Task directions:
Answer these questions from the worship text.
1. Which two historic hymn writers does it name?
2. Whom does it welcome to the Communion table?
3. What are people with a renewed faith encouraged to do instead of being re-baptized?

---- Text block

We carefully select both hymns and contemporary songs not simply because they sound beautiful, but because they teach. The songs we sing week after week carry theology into our hearts in ways that sermons alone cannot. They form us. They give us words for prayer, for grief, for joy, and for praise. They plant the truths of the faith deep enough that they sustain us when life is hard.
We draw from the rich treasury of historic hymnody; Wesley, Watts, and the great writers of the church, as well as from the best of contemporary Christian songwriting. In both cases, the question we ask is the same: does this song teach us something true and beautiful about God, and does it help form us into the people he is calling us to be?
We practice an open Communion table. Just as the sermon proclaims the gospel in words, Communion proclaims the gospel in visible form, and we believe that Christ is truly present in this meal, meeting people where they are.
Because it is Christ who acts in this sacrament and not we ourselves, we do not limit the table to those who have achieved a certain level of understanding or maturity. We welcome all who desire a closer relationship with Jesus Christ to come and receive, including children and those with cognitive or intellectual disabilities. The grace offered here is not contingent on our capacity to comprehend it. Christ is more than able to meet every person at this table.
We do not re-baptize. Baptism is primarily about what God does for us, not what we do for God. If someone has been baptized in the name of the Father, the Son, and the Holy Spirit, in any Christian tradition, we trust that God was at work in that moment, and we do not repeat it.
When people come to a deeper or renewed faith, we encourage them not to be re-baptized, but to reaffirm their faith and continue growing in Christ. Please see our page on Baptism for a fuller treatment of what we believe about this sacrament.

--------
---- Data

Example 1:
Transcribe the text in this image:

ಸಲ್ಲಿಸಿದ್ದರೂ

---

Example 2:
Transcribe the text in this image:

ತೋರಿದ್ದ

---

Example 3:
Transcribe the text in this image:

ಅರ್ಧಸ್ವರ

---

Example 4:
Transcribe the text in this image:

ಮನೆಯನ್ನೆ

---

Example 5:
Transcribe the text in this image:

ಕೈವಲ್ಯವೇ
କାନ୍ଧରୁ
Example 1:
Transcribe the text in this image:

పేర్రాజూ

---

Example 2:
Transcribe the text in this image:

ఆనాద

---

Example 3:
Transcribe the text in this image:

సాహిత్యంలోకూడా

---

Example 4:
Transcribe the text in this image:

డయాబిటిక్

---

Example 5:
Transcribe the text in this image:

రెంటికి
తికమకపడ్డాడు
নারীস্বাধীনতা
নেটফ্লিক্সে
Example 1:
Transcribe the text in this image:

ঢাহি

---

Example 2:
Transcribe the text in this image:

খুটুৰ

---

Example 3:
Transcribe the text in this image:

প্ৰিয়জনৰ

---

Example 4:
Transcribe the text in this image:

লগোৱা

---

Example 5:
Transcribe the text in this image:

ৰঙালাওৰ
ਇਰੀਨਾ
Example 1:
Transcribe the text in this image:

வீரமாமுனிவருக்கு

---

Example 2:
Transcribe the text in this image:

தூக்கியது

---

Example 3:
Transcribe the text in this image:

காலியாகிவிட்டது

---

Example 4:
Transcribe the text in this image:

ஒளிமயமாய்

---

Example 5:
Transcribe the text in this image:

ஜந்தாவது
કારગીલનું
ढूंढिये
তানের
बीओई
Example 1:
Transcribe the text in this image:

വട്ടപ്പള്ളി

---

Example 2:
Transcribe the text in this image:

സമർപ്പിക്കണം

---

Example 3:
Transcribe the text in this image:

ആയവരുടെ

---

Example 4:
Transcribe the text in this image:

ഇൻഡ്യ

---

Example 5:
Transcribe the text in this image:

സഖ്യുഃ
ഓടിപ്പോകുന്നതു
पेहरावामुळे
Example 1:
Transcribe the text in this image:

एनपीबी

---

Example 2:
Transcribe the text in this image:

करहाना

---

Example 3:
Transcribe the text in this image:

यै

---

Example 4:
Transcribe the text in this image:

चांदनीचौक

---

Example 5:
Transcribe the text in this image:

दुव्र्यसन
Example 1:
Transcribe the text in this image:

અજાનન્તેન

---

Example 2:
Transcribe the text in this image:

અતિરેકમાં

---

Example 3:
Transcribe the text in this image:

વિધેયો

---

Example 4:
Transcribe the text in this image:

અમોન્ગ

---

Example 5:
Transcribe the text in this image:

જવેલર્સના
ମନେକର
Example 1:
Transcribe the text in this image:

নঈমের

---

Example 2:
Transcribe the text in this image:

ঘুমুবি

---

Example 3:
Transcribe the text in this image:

--------

Answer to the exercise:
1. Wesley and Watts.
2. All who desire a closer relationship with Jesus Christ, including children and those with cognitive or intellectual disabilities.
3. Reaffirm their faith and continue growing in Christ.